1歳の誕生日を迎える直前に出征し、シベリアで抑留死した父を追慕する戦後だった。約20年にわたり戦没者遺骨収集に参加している奈良県香芝市の吉崎龍平さん(83)は体調がすぐれず、今夏の参加を見送った。「今も戦没者は帰りたいと思っているはず」。無念の思いを抱えながら、終戦の日の15日は東京で全国戦没者追悼式に参列し、靖国神社で父に会うつもりだ。
今夏の参加は断念
「体調さえよければ、なんぼでも行くんですが…。皆さんに迷惑かけられんしね」。昨年も訪れた中央アジア・カザフスタンでの活動参加を断念した胸の内を7月に明かした。

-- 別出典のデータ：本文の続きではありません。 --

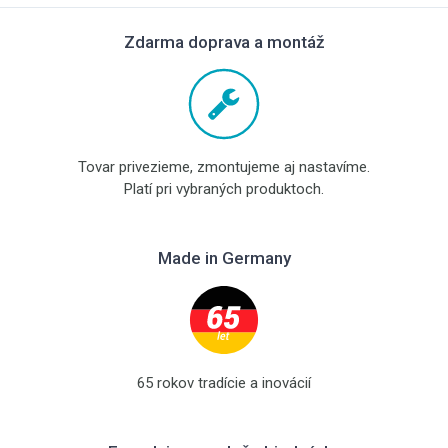
Zdarma doprava a montáž
Tovar privezieme, zmontujeme aj nastavíme.
Platí pri vybraných produktoch.
Made in Germany
65 rokov tradície a inovácií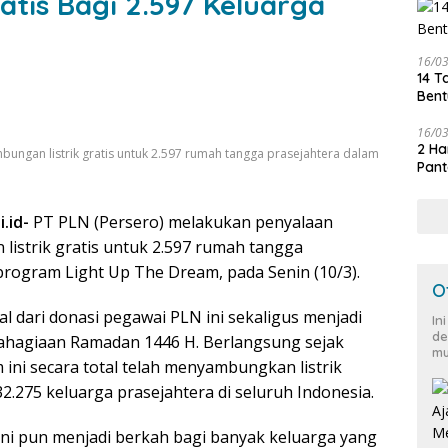
atis Bagi 2.597 Keluarga
16/0
14 T
Bent
16/0
2 Ha
bungan listrik gratis untuk 2.597 rumah tangga prasejahtera dalam
Pant
.id-
PT PLN (Persero) melakukan penyalaan
listrik gratis untuk 2.597 rumah tangga
program Light Up The Dream, pada Senin (10/3).
O
l dari donasi pegawai PLN ini sekaligus menjadi
In
de
hagiaan Ramadan 1446 H. Berlangsung sejak
mu
ini secara total telah menyambungkan listrik
32.275 keluarga prasejahtera di seluruh Indonesia.
ni pun menjadi berkah bagi banyak keluarga yang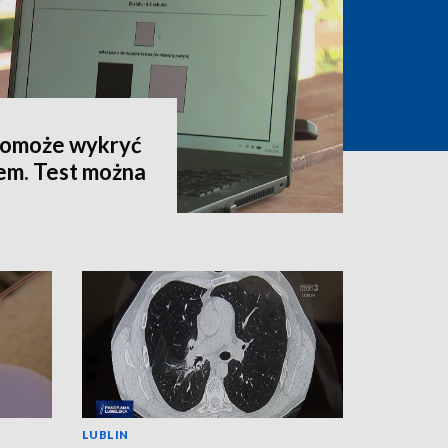
 pomoże wykryć
em. Test można
LUBLIN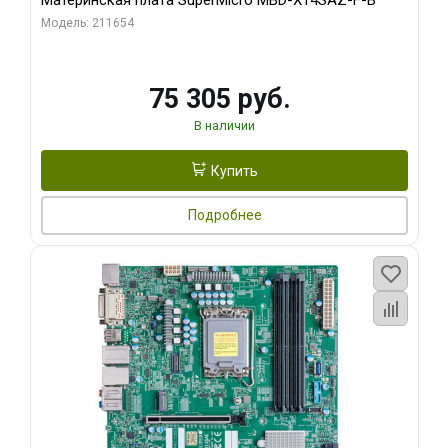
Материнская плата SuperMicro MBD-X14SAZ-F-B
Модель: 211654
75 305 руб.
В наличии
Купить
Подробнее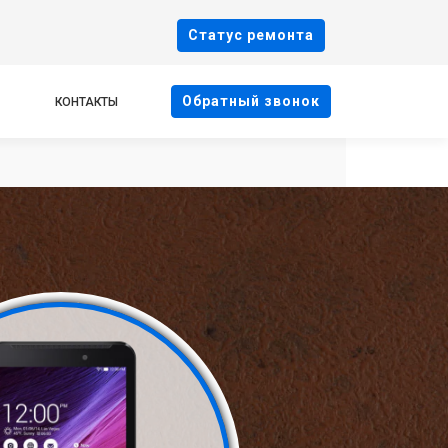
Cтатус ремонта
Oбратный звонок
КОНТАКТЫ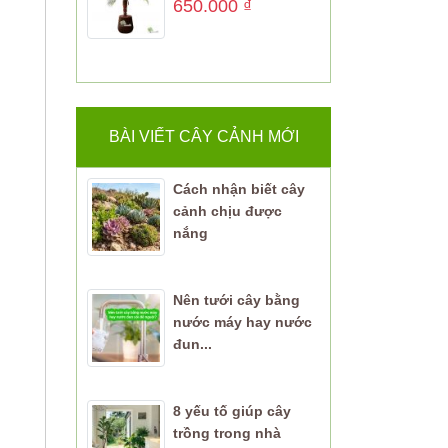
650.000
₫
BÀI VIẾT CÂY CẢNH MỚI
Cách nhận biết cây
cảnh chịu được
nắng
Nên tưới cây bằng
nước máy hay nước
đun...
8 yếu tố giúp cây
trồng trong nhà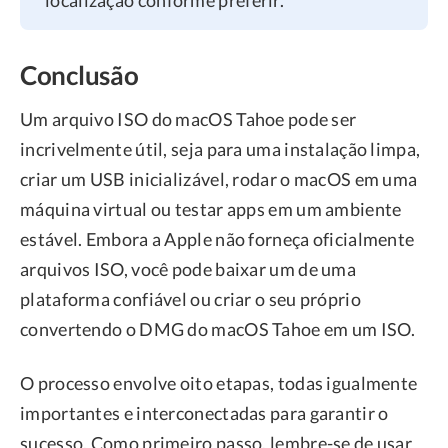
localização conforme preferir.
Conclusão
Um arquivo ISO do macOS Tahoe pode ser
incrivelmente útil, seja para uma instalação limpa,
criar um USB inicializável, rodar o macOS em uma
máquina virtual ou testar apps em um ambiente
estável. Embora a Apple não forneça oficialmente
arquivos ISO, você pode baixar um de uma
plataforma confiável ou criar o seu próprio
convertendo o DMG do macOS Tahoe em um ISO.
O processo envolve oito etapas, todas igualmente
importantes e interconectadas para garantir o
sucesso. Como primeiro passo, lembre-se de usar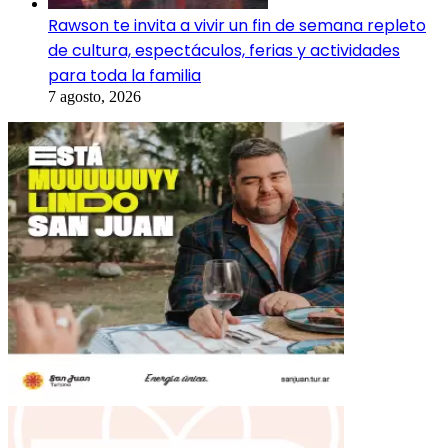
Rawson te invita a vivir un fin de semana repleto
de cultura, espectáculos, ferias y actividades
para toda la familia
7 agosto, 2026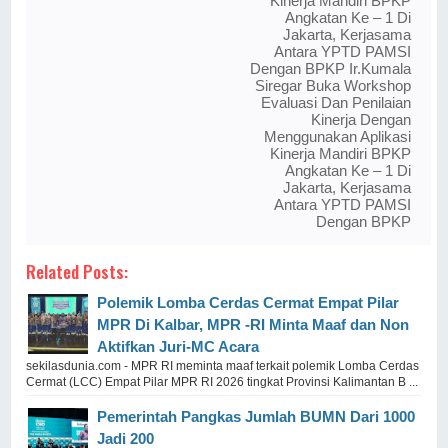
Kinerja Mandiri BPKP
Angkatan Ke – 1 Di
Jakarta, Kerjasama
Antara YPTD PAMSI
Dengan BPKP Ir.Kumala
Siregar Buka Workshop
Evaluasi Dan Penilaian
Kinerja Dengan
Menggunakan Aplikasi
Kinerja Mandiri BPKP
Angkatan Ke – 1 Di
Jakarta, Kerjasama
Antara YPTD PAMSI
Dengan BPKP
Related Posts:
Polemik Lomba Cerdas Cermat Empat Pilar
MPR Di Kalbar, MPR -RI Minta Maaf dan Non
Aktifkan Juri-MC Acara
sekilasdunia.com - MPR RI meminta maaf terkait polemik Lomba Cerdas
Cermat (LCC) Empat Pilar MPR RI 2026 tingkat Provinsi Kalimantan B ...
Pemerintah Pangkas Jumlah BUMN Dari 1000
Jadi 200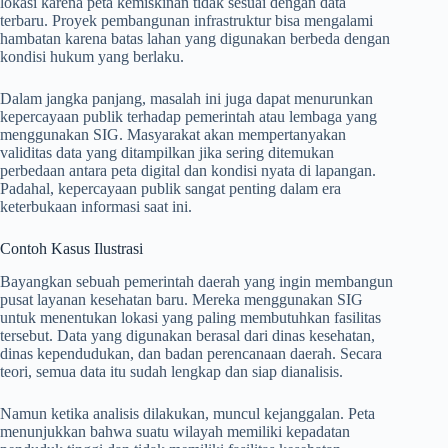
lokasi karena peta kemiskinan tidak sesuai dengan data
terbaru. Proyek pembangunan infrastruktur bisa mengalami
hambatan karena batas lahan yang digunakan berbeda dengan
kondisi hukum yang berlaku.
Dalam jangka panjang, masalah ini juga dapat menurunkan
kepercayaan publik terhadap pemerintah atau lembaga yang
menggunakan SIG. Masyarakat akan mempertanyakan
validitas data yang ditampilkan jika sering ditemukan
perbedaan antara peta digital dan kondisi nyata di lapangan.
Padahal, kepercayaan publik sangat penting dalam era
keterbukaan informasi saat ini.
Contoh Kasus Ilustrasi
Bayangkan sebuah pemerintah daerah yang ingin membangun
pusat layanan kesehatan baru. Mereka menggunakan SIG
untuk menentukan lokasi yang paling membutuhkan fasilitas
tersebut. Data yang digunakan berasal dari dinas kesehatan,
dinas kependudukan, dan badan perencanaan daerah. Secara
teori, semua data itu sudah lengkap dan siap dianalisis.
Namun ketika analisis dilakukan, muncul kejanggalan. Peta
menunjukkan bahwa suatu wilayah memiliki kepadatan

物心ついたころには、母と2人の姉との4人暮らしだった。
奈良県大和高田市で自転車修理店を営んでいた父の宗次(そうじ)さんは、昭和16年8月に30歳で出征。母が店を切り盛りし、家族で父の帰りを待ちわびたが、父は当時のソ連に抑留され、22年7月に36歳で亡くなった。
父は、息子の誕生を喜び、抱き上げて町内に触れ回ったと聞かされたが、父親という存在や感覚がわからなかった。「お父さん」。それでも自分が親になり、わが子が発した言葉に心が震えた。警察官として仕事に励む傍ら、自分が経験したことがない父子の時間を大切にした。
国は当初「無理」
平成8年、遺族会の慰霊巡拝で初めてシベリアの大地に降り立つ。「どんなにか帰りたかっただろう」。父に思いをはせた。退職を機に14年からは遺骨収集に参加。土中から姿を見せた頭骨の泥を手で落としながら、抑留を強いられ再び祖国の地を踏めずに命果てた日本兵の無念を思うと、幾度も涙がこぼれ落ちた。

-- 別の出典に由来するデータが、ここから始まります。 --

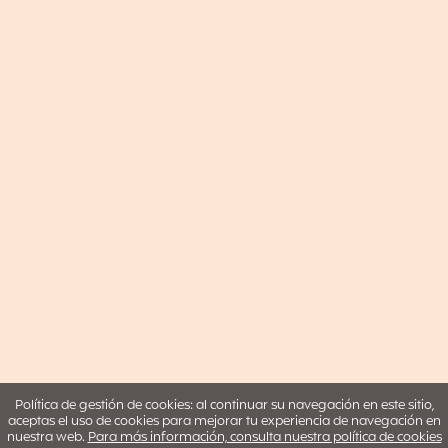
Política de gestión de cookies: al continuar su navegación en este sitio,
aceptas el uso de cookies para mejorar tu experiencia de navegación en
nuestra web.
Para más información, consulta nuestra política de cookies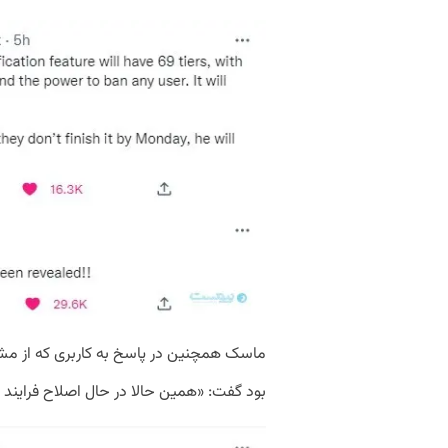
ماسک همچنین در پاسخ به کاربری که از مشکل
بود گفت: «همین حالا در حال اصلاح فرایند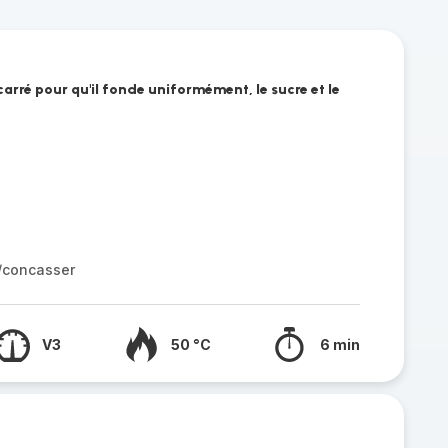
n carré pour qu'il fonde uniformément, le sucre et le
r/concasser
V3
50 °C
6 min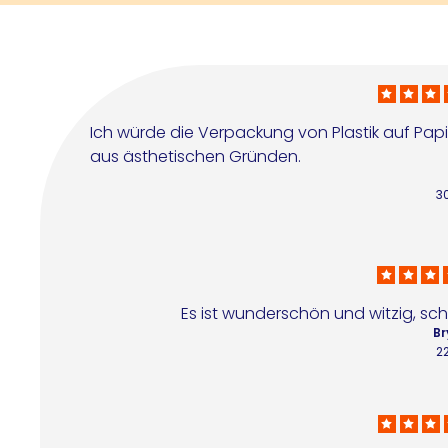
Ich würde die Verpackung von Plastik auf Papi
aus ästhetischen Gründen.
3
Es ist wunderschön und witzig, s
Br
2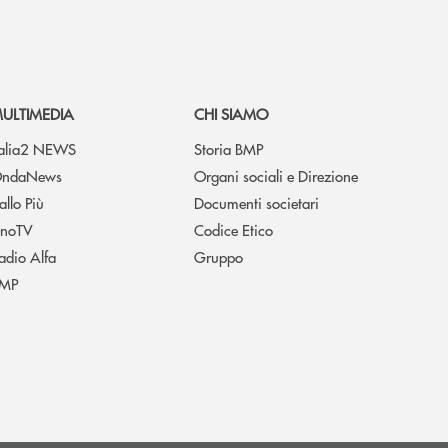
ULTIMEDIA
CHI SIAMO
talia2 NEWS
Storia BMP
ndaNews
Organi sociali e Direzione
allo Più
Documenti societari
noTV
Codice Etico
adio Alfa
Gruppo
MP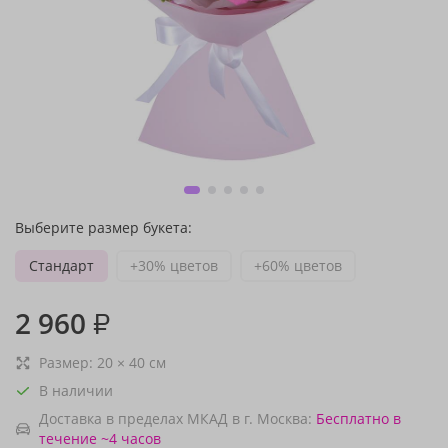
Выберите размер букета:
Стандарт
+30% цветов
+60% цветов
2 960
₽
Размер:
20
×
40
см
В наличии
Доставка в пределах МКАД в г. Москва:
Бесплатно
в
течение ~4 часов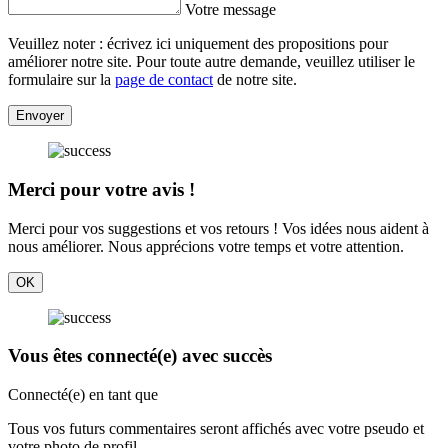
Votre message
Veuillez noter : écrivez ici uniquement des propositions pour
améliorer notre site. Pour toute autre demande, veuillez utiliser le
formulaire sur la
page de contact
de notre site.
Envoyer
Merci pour votre avis !
Merci pour vos suggestions et vos retours ! Vos idées nous aident à
nous améliorer. Nous apprécions votre temps et votre attention.
OK
Vous êtes connecté(e) avec succès
Connecté(e) en tant que
Tous vos futurs commentaires seront affichés avec votre pseudo et
votre photo de profil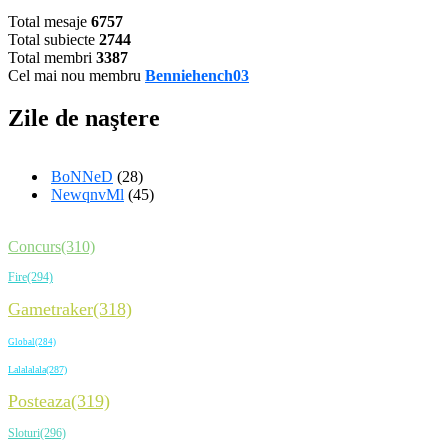
Total mesaje
6757
Total subiecte
2744
Total membri
3387
Cel mai nou membru
Benniehench03
Zile de naştere
BoNNeD
(28)
NewqnvMl
(45)
Concurs(310)
Fire(294)
Gametraker(318)
Global(284)
Lalalalala(287)
Posteaza(319)
Sloturi(296)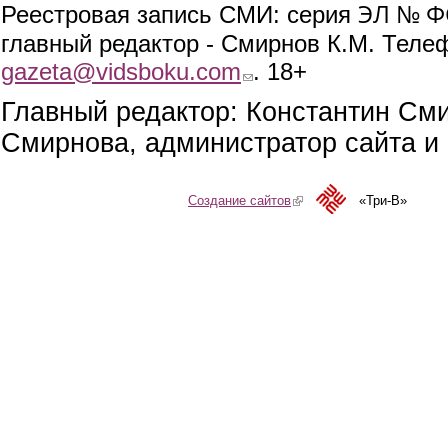
ЭЛ № ФС
Реестровая запись СМИ: серия
главный редактор - Смирнов К.М. Телефо
gazeta@vidsboku.com
(link sends e-mail)
. 18+
Главный редактор: Константин См
Смирнова, администратор сайта и 
Создание сайтов
(link is external)
«Три-В»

16年には、父が抑留され埋葬された西シベリアのロシア・ケメロボ州を訪問。その後、日本に遺骨を帰還させるよう厚生労働省に要請したが、「周囲に現地住民やドイツ兵の墓地があるので無理だ」と説明された。
それでも埋葬図には、父を含め抑留死した兵士55人が記載されており、諦めきれずに厚労省に再び要請した。令和元年9月に現地調査が実施される予定だったが、直前に中止が決まった。
理由は定かでないが、同年夏、ロシアで収容された遺骨の中に日本人以外の骨が混在していたことが発覚。ロシアによるウクライナ侵略の影響もあり、ロシアでの遺骨収集自体が中断したまま再開の見通しは立たない。
15日は靖国で父と
父の死から77年。15日に日本武道館で行われる全国戦没者追悼式に参列するため、14日夜からバスで東京へ向かい、靖国神社の境内で亡き父を思いながら、妻の手作りの弁当を食べるつもりだ。
厚労省によると、旧ソ連で亡くなった日本人約5万5千人のうち、6割にあたる約3万3千人の遺骨が残されたままだ。